Proxmox LXC Resource Settings

To keep these nodes "lightweight" but stable as Exit Nodes, we used the following hardware allocation in Proxmox:

Template: debian-12-standard (or similar Ubuntu/Debian template).
CPU: 1 Core (Tailscale is very efficient; one core is plenty for a 1Gbps tunnel).
Memory: 512 MB (You can go as low as 256MB, but 512MB ensures the netcheck and ping scripts run smoothly without OOM issues).
Disk: 4 GB (Tailscale and its logs take up very little space).
Unprivileged Container: Yes (For security).
Features: Ensure Nesting is checked. (Required for Tailscale's internal networking).

The Critical Networking Fix (DHCPv6 Loop)

Before running any commands, we had to fix the Proxmox network configuration to prevent the "Death Loop."

By default, many Linux LXC templates negotiate both IPv4 and IPv6 DHCP. If your router (e.g., UniFi) isn't providing a DHCPv6 lease, the networking service enters an infinite XMT: Solicit loop and crashes.

In Proxmox GUI go to LXC > Network > Edit eth0:

IPv4: DHCP (Assigned via UniFi with a Static IP Reservation).
IPv6: Static, but with all fields left completely blank.

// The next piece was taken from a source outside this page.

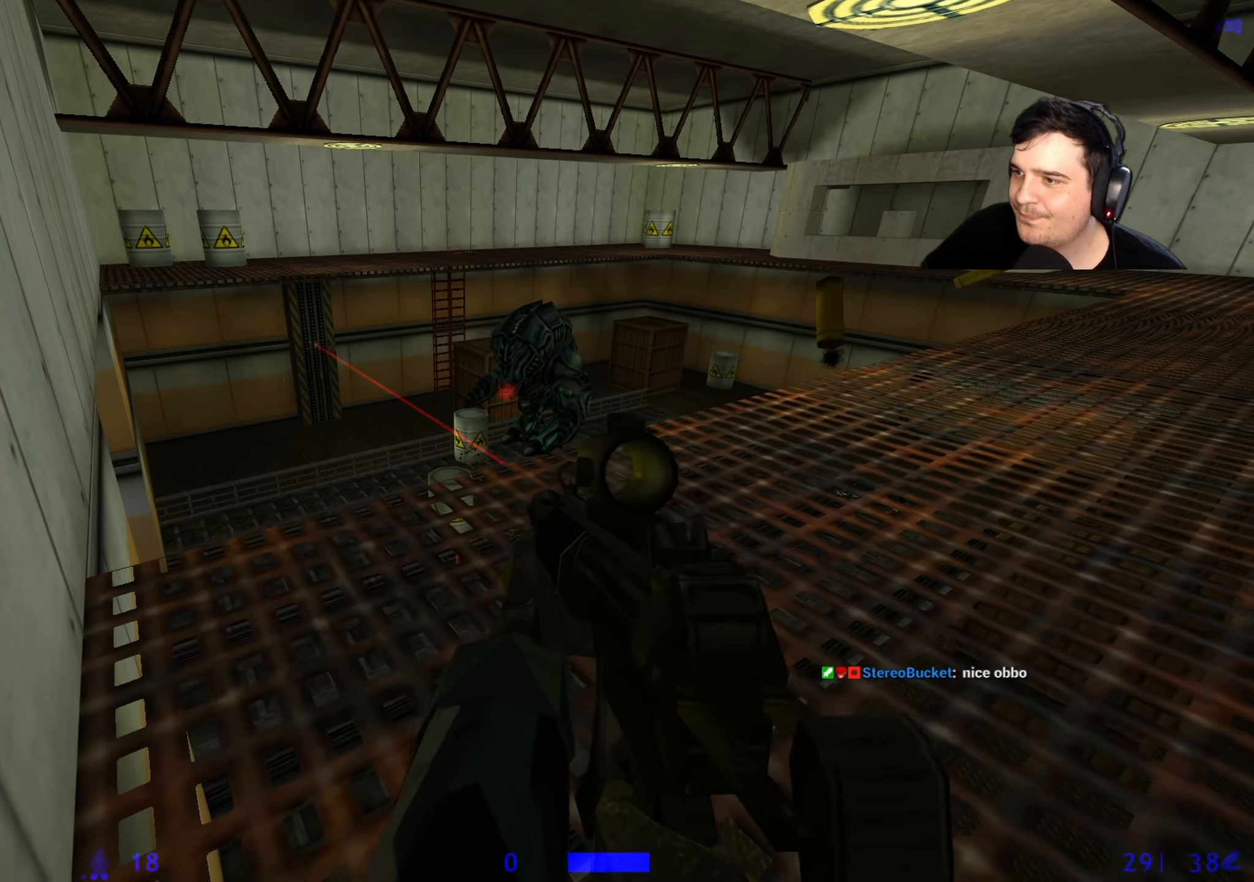
{"keys": [], "events": []}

Why? This prevents systemd-networkd from waiting for a DHCPv6 lease that never comes.

Installation & Initial Setup

Once the LXC was started, we ran these commands in the terminal:

Update the OS:

apt update && apt upgrade -y

Install Tailscale:

curl -fsSL https://tailscale.com/install.sh | sh

Enable the Service (Persistence):

systemctl enable --now tailscaled

Authenticating as an Exit Node

To make these nodes useful for your travel router or remote access, we initialized them with specific flags:

tailscale up --advertise-exit-node --accept-routes=false

--advertise-exit-node: Tells your Tailnet this node can act as an internet gateway.
--accept-routes=false: (Crucial for LXCs) Prevents the node from trying to route local subnet traffic through the tunnel, which often breaks SSH access to the container.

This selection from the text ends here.